Excluding images, repeat the data exactly as given.

Extracted information |
--- START ---
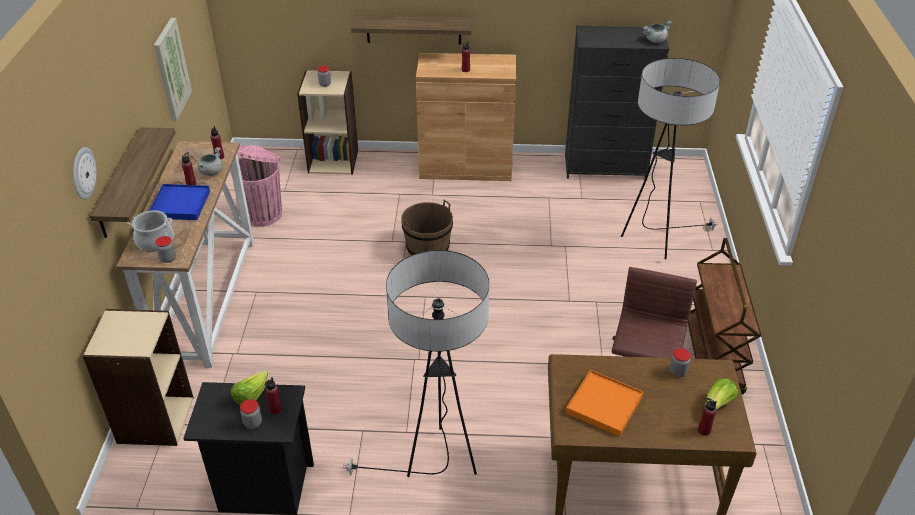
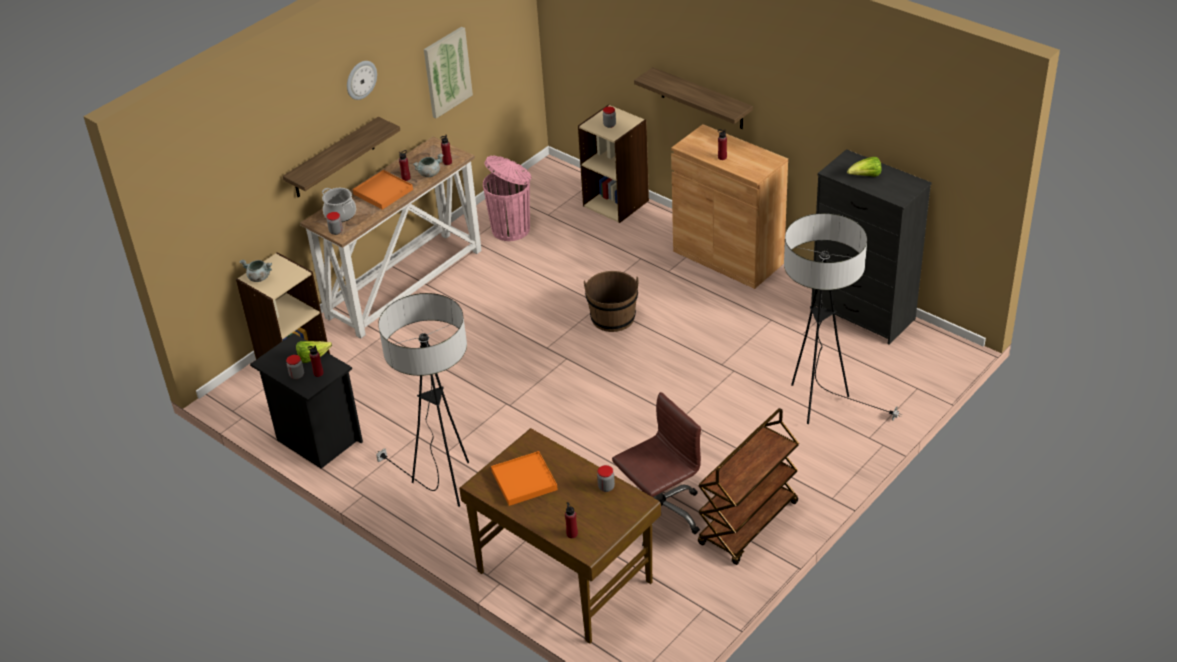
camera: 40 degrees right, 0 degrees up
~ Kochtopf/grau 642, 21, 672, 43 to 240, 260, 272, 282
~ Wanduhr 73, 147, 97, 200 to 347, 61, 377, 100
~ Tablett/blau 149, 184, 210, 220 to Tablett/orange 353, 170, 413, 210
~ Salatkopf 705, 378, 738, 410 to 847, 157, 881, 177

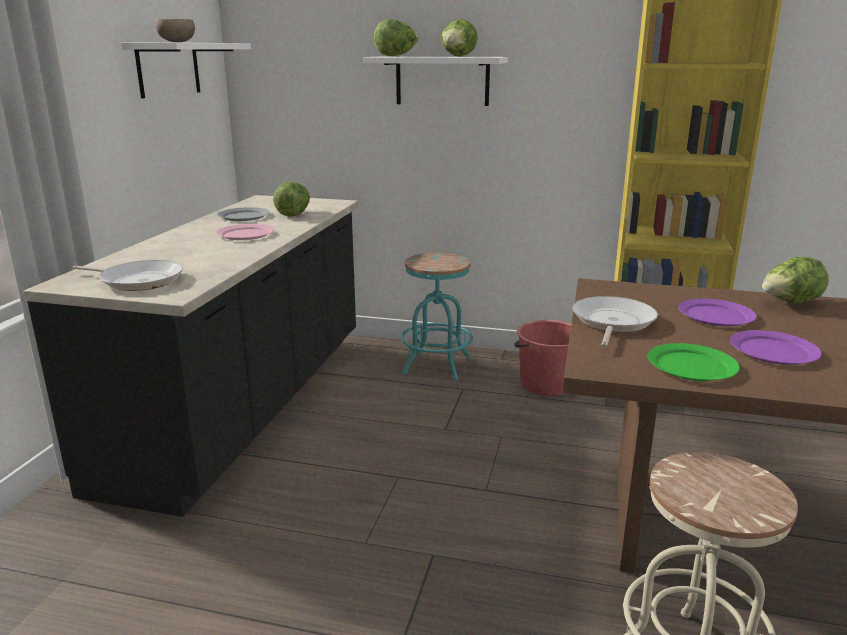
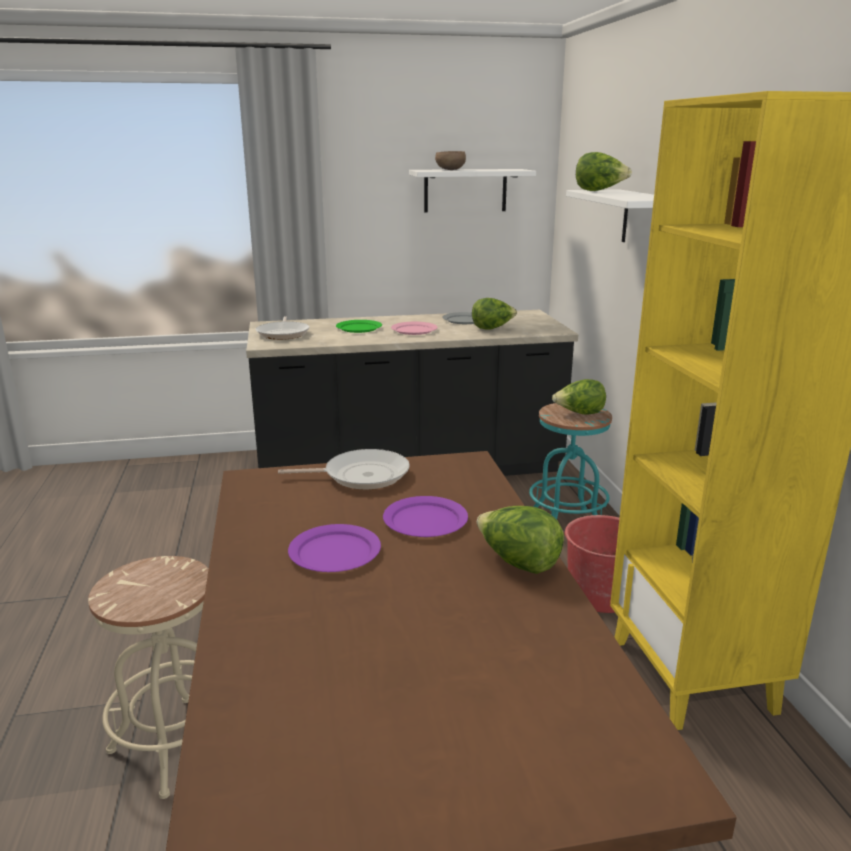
camera: 65 degrees right, 0 degrees up
~ Teller/grün 648, 343, 740, 381 to 336, 320, 382, 333
~ Salatkopf 441, 19, 478, 56 to 552, 379, 606, 415

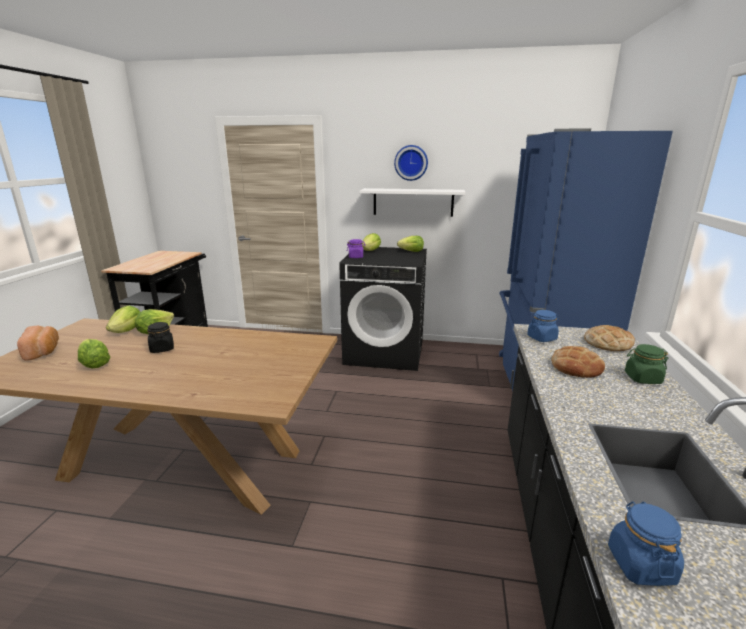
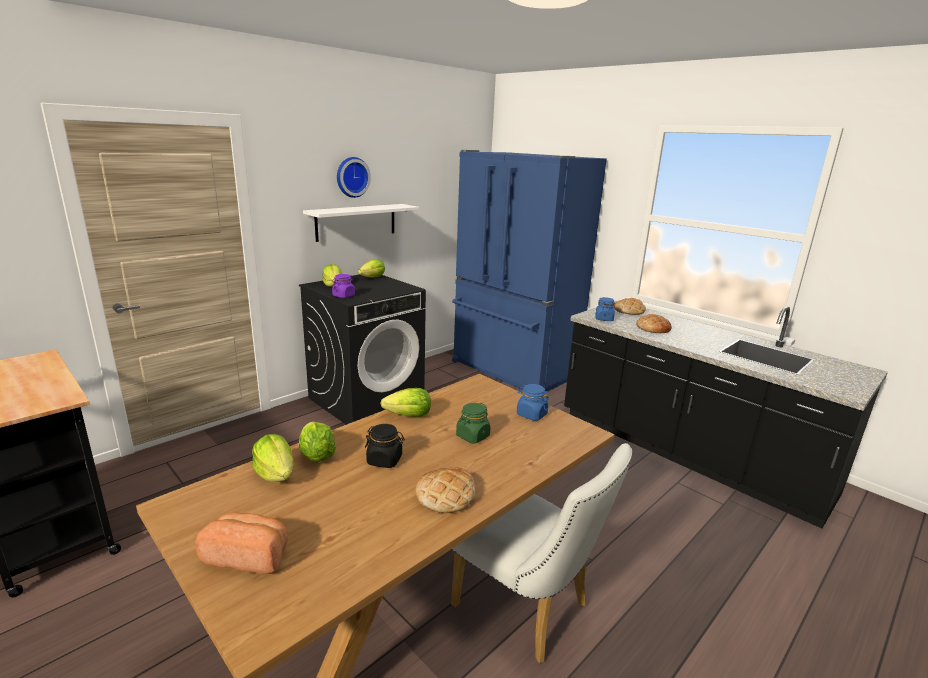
camera: 55 degrees left, 0 degrees up
~ Salatkopf 78, 339, 110, 368 to 380, 388, 431, 417
+ Brot 415, 467, 476, 513
+ Stuhl/weiß 451, 443, 632, 663
~ Vorratsglas/grün 625, 344, 668, 384 to 456, 403, 490, 443
~ Vorratsglas/blau 608, 501, 684, 586 to 517, 384, 549, 421

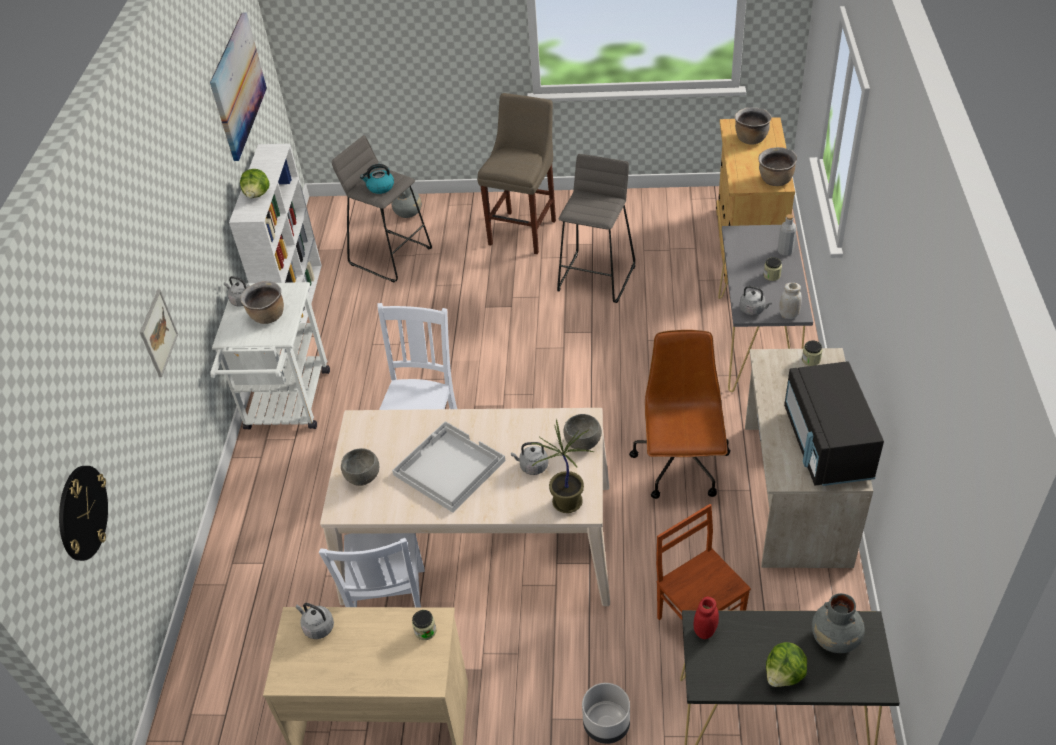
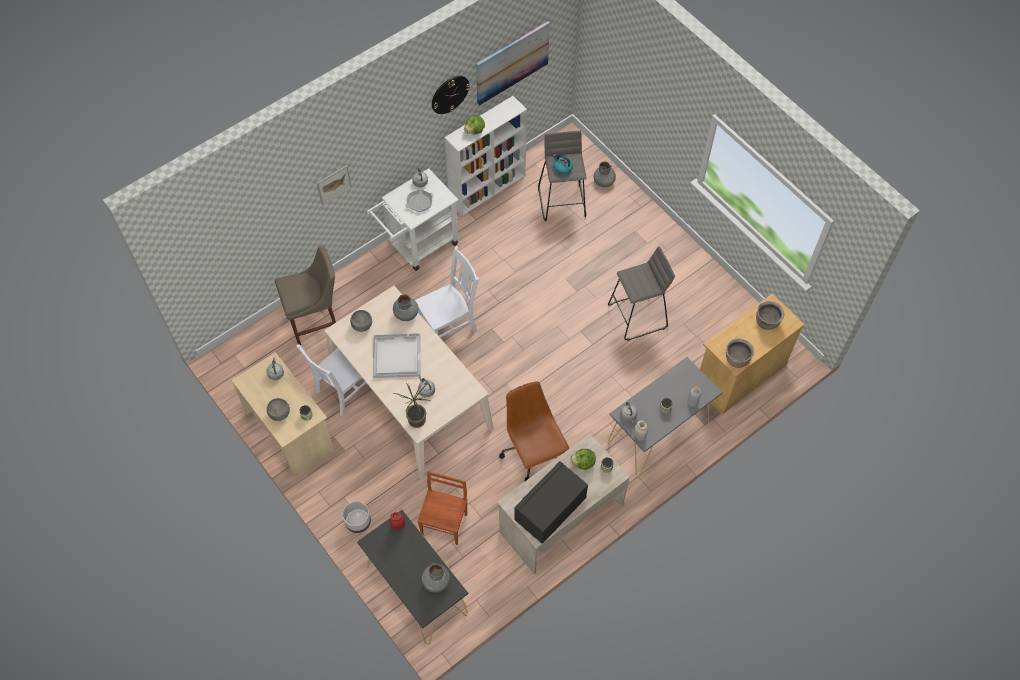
camera: 45 degrees right, 15 degrees up
~ Schüssel/grau 564, 414, 602, 450 to 267, 398, 290, 421
~ Hocker/beige 477, 93, 556, 254 to 275, 245, 336, 345
+ Vase/grau 393, 294, 418, 321
~ Kochtopf/braun 240, 281, 284, 324 to Pfanne 405, 189, 434, 212
~ Wanduhr 59, 466, 108, 561 to 432, 76, 470, 114
~ Bürostuhl/braun 629, 330, 731, 499 = 499, 381, 570, 481 75 degrees counterclockwise
~ Salatkopf 766, 642, 807, 687 to 570, 449, 596, 470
--- END ---
Response area |
camera: 40 degrees right, 0 degrees up
~ Kochtopf/grau 642, 21, 672, 43 to 240, 260, 272, 282
~ Wanduhr 73, 147, 97, 200 to 347, 61, 377, 100
~ Tablett/blau 149, 184, 210, 220 to Tablett/orange 353, 170, 413, 210
~ Salatkopf 705, 378, 738, 410 to 847, 157, 881, 177

camera: 65 degrees right, 0 degrees up
~ Teller/grün 648, 343, 740, 381 to 336, 320, 382, 333
~ Salatkopf 441, 19, 478, 56 to 552, 379, 606, 415

camera: 55 degrees left, 0 degrees up
~ Salatkopf 78, 339, 110, 368 to 380, 388, 431, 417
+ Brot 415, 467, 476, 513
+ Stuhl/weiß 451, 443, 632, 663
~ Vorratsglas/grün 625, 344, 668, 384 to 456, 403, 490, 443
~ Vorratsglas/blau 608, 501, 684, 586 to 517, 384, 549, 421

camera: 45 degrees right, 15 degrees up
~ Schüssel/grau 564, 414, 602, 450 to 267, 398, 290, 421
~ Hocker/beige 477, 93, 556, 254 to 275, 245, 336, 345
+ Vase/grau 393, 294, 418, 321
~ Kochtopf/braun 240, 281, 284, 324 to Pfanne 405, 189, 434, 212
~ Wanduhr 59, 466, 108, 561 to 432, 76, 470, 114
~ Bürostuhl/braun 629, 330, 731, 499 = 499, 381, 570, 481 75 degrees counterclockwise
~ Salatkopf 766, 642, 807, 687 to 570, 449, 596, 470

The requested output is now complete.